## TASK INSTRUCTIONS
Your response should give back each record exactly, word for word.

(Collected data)
══════════

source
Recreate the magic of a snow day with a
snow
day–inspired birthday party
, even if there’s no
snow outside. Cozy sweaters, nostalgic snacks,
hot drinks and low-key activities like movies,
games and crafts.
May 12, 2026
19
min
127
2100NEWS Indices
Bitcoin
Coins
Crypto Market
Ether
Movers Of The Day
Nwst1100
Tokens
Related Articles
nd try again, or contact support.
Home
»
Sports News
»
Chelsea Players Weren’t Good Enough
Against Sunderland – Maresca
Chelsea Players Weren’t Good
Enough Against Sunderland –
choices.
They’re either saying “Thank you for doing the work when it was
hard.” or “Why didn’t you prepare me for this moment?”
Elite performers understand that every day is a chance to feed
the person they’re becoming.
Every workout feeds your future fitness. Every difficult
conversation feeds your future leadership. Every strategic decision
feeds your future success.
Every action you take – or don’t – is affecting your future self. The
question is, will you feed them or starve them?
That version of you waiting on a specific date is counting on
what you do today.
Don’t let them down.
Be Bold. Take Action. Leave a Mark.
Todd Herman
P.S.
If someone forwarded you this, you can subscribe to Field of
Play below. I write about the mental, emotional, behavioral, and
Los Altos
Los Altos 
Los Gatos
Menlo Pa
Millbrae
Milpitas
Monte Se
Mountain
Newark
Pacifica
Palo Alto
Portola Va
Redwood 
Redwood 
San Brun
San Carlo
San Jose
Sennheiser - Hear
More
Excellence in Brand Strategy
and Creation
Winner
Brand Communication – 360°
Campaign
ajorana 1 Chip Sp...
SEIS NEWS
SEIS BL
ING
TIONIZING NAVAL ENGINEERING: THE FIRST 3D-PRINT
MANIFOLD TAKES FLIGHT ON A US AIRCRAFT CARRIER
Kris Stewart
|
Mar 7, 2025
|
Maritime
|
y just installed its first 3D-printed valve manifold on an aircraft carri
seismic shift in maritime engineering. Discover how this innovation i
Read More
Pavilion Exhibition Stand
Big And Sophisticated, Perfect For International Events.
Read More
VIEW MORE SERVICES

══════════

## TASK OUTPUT
source
Recreate the magic of a snow day with a
snow
day–inspired birthday party
, even if there’s no
snow outside. Cozy sweaters, nostalgic snacks,
hot drinks and low-key activities like movies,
games and crafts.
May 12, 2026
19
min
127
2100NEWS Indices
Bitcoin
Coins
Crypto Market
Ether
Movers Of The Day
Nwst1100
Tokens
Related Articles
nd try again, or contact support.
Home
»
Sports News
»
Chelsea Players Weren’t Good Enough
Against Sunderland – Maresca
Chelsea Players Weren’t Good
Enough Against Sunderland –
choices.
They’re either saying “Thank you for doing the work when it was
hard.” or “Why didn’t you prepare me for this moment?”
Elite performers understand that every day is a chance to feed
the person they’re becoming.
Every workout feeds your future fitness. Every difficult
conversation feeds your future leadership. Every strategic decision
feeds your future success.
Every action you take – or don’t – is affecting your future self. The
question is, will you feed them or starve them?
That version of you waiting on a specific date is counting on
what you do today.
Don’t let them down.
Be Bold. Take Action. Leave a Mark.
Todd Herman
P.S.
If someone forwarded you this, you can subscribe to Field of
Play below. I write about the mental, emotional, behavioral, and
Los Altos
Los Altos 
Los Gatos
Menlo Pa
Millbrae
Milpitas
Monte Se
Mountain
Newark
Pacifica
Palo Alto
Portola Va
Redwood 
Redwood 
San Brun
San Carlo
San Jose
Sennheiser - Hear
More
Excellence in Brand Strategy
and Creation
Winner
Brand Communication – 360°
Campaign
ajorana 1 Chip Sp...
SEIS NEWS
SEIS BL
ING
TIONIZING NAVAL ENGINEERING: THE FIRST 3D-PRINT
MANIFOLD TAKES FLIGHT ON A US AIRCRAFT CARRIER
Kris Stewart
|
Mar 7, 2025
|
Maritime
|
y just installed its first 3D-printed valve manifold on an aircraft carri
seismic shift in maritime engineering. Discover how this innovation i
Read More
Pavilion Exhibition Stand
Big And Sophisticated, Perfect For International Events.
Read More
VIEW MORE SERVICES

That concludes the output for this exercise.